Nel ’54 nelle sue tele comincia ad affiorare quello che poi diventerà il suo segno caratteristico, vale a dire il nodo stilizzato che caratterizzerà tutta la sua produzione successiva.
I lavori degli anni ’50 sono considerati fra i suoi più belli, in quanto è possibile vedere in essi la genesi di quella trasposizione pittorica dell’interiorità con tutti i suoi tormenti, che rende inconfondibile la sua arte.
Nel 1954 espose alla XXVII Biennale di Venezia e, l’anno dopo, ricevette il Premio Graziano. Nel 1956 le sue opere furono esposte, unitamente alle opere dell’artista americana Sarah Jackson , nella mostra ”This is Tomorrow” presso la Whitechapel Art Gallery di Londra.
Nel 1958 vinse il Premio Lissone e partecipò con una sala alla Biennale di Venezia, vinse il Premio Prampolini. Nello stesso anno firmò un contratto con la Galleria Del Naviglio, diretta dal grande Carlo Cardazzo , con il quale intrattenne un importante rapporto di amicizia e di lavoro.
Molti critici si occuparono della sua opera: tra questi Enrico Crispolti , Guido Ballo, Giampiero Giani, Edouard Jaguer, Gillo Dorfles, Roberto Sanesi, Franco Russoli e Alain Jouffroy. Nel 1960 vinse il Premio Spoleto , il Premio Sassari, il Premio Valsesia e il Premio Lignano ed venne invitato, con sala personale, alla XXX Biennale di Venezia.

===============

» Consegna dell'esercizio
Riscrivi la parte del brano che inizia con "Nel ’54 nelle" e termina con "la sua arte.", mettendo "opere" al posto di "tele". Per svolgere il lavoro basta il brano, senza altre fonti.

» Voci del dataset
===============

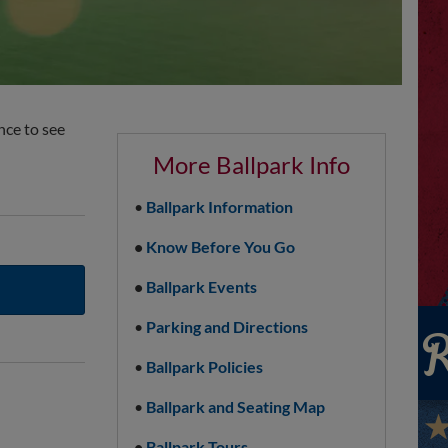
nce to see
More Ballpark Info
•
Ballpark Information
•
Know Before You Go
•
Ballpark Events
•
Parking and Directions
•
Ballpark Policies
•
Ballpark and Seating Map
•
Ballpark Tours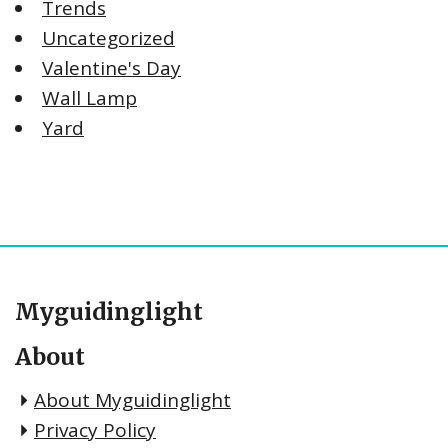
Trends
Uncategorized
Valentine's Day
Wall Lamp
Yard
Myguidinglight
About
About Myguidinglight
Privacy Policy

===============

» Soluzione dell'esercizio
Nel ’54 nelle sue opere comincia ad affiorare quello che poi diventerà il suo segno caratteristico, vale a dire il nodo stilizzato che caratterizzerà tutta la sua produzione successiva.
I lavori degli anni ’50 sono considerati fra i suoi più belli, in quanto è possibile vedere in essi la genesi di quella trasposizione pittorica dell’interiorità con tutti i suoi tormenti, che rende inconfondibile la sua arte.